Begin
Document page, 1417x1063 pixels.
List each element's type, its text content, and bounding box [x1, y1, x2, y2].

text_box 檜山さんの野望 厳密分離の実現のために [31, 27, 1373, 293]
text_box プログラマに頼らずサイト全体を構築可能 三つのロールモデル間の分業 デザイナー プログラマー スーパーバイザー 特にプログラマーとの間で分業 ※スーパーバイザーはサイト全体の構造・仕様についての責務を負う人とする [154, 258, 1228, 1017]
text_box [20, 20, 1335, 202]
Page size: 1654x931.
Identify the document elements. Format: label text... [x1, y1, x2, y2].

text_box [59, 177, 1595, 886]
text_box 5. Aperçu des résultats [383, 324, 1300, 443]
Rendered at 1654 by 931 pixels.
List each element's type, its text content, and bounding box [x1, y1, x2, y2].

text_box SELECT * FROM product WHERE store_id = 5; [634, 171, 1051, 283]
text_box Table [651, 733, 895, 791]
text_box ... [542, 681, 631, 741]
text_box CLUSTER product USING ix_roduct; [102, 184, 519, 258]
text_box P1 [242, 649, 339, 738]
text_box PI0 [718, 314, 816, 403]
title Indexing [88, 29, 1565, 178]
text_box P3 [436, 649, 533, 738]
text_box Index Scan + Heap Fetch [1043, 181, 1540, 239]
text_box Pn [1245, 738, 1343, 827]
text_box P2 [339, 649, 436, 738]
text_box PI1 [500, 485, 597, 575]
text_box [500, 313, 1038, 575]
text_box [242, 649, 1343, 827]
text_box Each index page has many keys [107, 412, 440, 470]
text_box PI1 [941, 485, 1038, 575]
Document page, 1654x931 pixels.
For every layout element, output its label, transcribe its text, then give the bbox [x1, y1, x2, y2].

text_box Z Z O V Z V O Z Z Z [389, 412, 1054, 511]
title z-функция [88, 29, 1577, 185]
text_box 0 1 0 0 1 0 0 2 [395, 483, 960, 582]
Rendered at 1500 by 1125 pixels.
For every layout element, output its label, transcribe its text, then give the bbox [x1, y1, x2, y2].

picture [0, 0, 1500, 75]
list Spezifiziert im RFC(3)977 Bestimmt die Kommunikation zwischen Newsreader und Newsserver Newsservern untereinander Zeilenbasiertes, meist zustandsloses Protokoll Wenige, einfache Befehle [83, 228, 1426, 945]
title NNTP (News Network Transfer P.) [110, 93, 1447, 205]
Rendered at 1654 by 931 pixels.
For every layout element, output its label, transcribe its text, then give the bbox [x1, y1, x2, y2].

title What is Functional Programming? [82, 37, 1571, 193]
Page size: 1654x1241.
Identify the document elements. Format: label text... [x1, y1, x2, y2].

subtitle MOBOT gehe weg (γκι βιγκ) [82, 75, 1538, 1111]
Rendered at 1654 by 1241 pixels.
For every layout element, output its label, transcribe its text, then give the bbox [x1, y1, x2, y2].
End
» **Instructions for the task**
Copy the material above, substituting "Displayed at" for every occurrence of "Rendered at" and changing nothing else.

» **Exercise result**
Document page, 1417x1063 pixels.
List each element's type, its text content, and bounding box [x1, y1, x2, y2].

text_box 檜山さんの野望 厳密分離の実現のために [31, 27, 1373, 293]
text_box プログラマに頼らずサイト全体を構築可能 三つのロールモデル間の分業 デザイナー プログラマー スーパーバイザー 特にプログラマーとの間で分業 ※スーパーバイザーはサイト全体の構造・仕様についての責務を負う人とする [154, 258, 1228, 1017]
text_box [20, 20, 1335, 202]
Page size: 1654x931.
Identify the document elements. Format: label text... [x1, y1, x2, y2].

text_box [59, 177, 1595, 886]
text_box 5. Aperçu des résultats [383, 324, 1300, 443]
Displayed at 1654 by 931 pixels.
List each element's type, its text content, and bounding box [x1, y1, x2, y2].

text_box SELECT * FROM product WHERE store_id = 5; [634, 171, 1051, 283]
text_box Table [651, 733, 895, 791]
text_box ... [542, 681, 631, 741]
text_box CLUSTER product USING ix_roduct; [102, 184, 519, 258]
text_box P1 [242, 649, 339, 738]
text_box PI0 [718, 314, 816, 403]
title Indexing [88, 29, 1565, 178]
text_box P3 [436, 649, 533, 738]
text_box Index Scan + Heap Fetch [1043, 181, 1540, 239]
text_box Pn [1245, 738, 1343, 827]
text_box P2 [339, 649, 436, 738]
text_box PI1 [500, 485, 597, 575]
text_box [500, 313, 1038, 575]
text_box [242, 649, 1343, 827]
text_box Each index page has many keys [107, 412, 440, 470]
text_box PI1 [941, 485, 1038, 575]
Document page, 1654x931 pixels.
For every layout element, output its label, transcribe its text, then give the bbox [x1, y1, x2, y2].

text_box Z Z O V Z V O Z Z Z [389, 412, 1054, 511]
title z-функция [88, 29, 1577, 185]
text_box 0 1 0 0 1 0 0 2 [395, 483, 960, 582]
Displayed at 1500 by 1125 pixels.
For every layout element, output its label, transcribe its text, then give the bbox [x1, y1, x2, y2].

picture [0, 0, 1500, 75]
list Spezifiziert im RFC(3)977 Bestimmt die Kommunikation zwischen Newsreader und Newsserver Newsservern untereinander Zeilenbasiertes, meist zustandsloses Protokoll Wenige, einfache Befehle [83, 228, 1426, 945]
title NNTP (News Network Transfer P.) [110, 93, 1447, 205]
Displayed at 1654 by 931 pixels.
For every layout element, output its label, transcribe its text, then give the bbox [x1, y1, x2, y2].

title What is Functional Programming? [82, 37, 1571, 193]
Page size: 1654x1241.
Identify the document elements. Format: label text... [x1, y1, x2, y2].

subtitle MOBOT gehe weg (γκι βιγκ) [82, 75, 1538, 1111]
Displayed at 1654 by 1241 pixels.
For every layout element, output its label, transcribe its text, then give the bbox [x1, y1, x2, y2].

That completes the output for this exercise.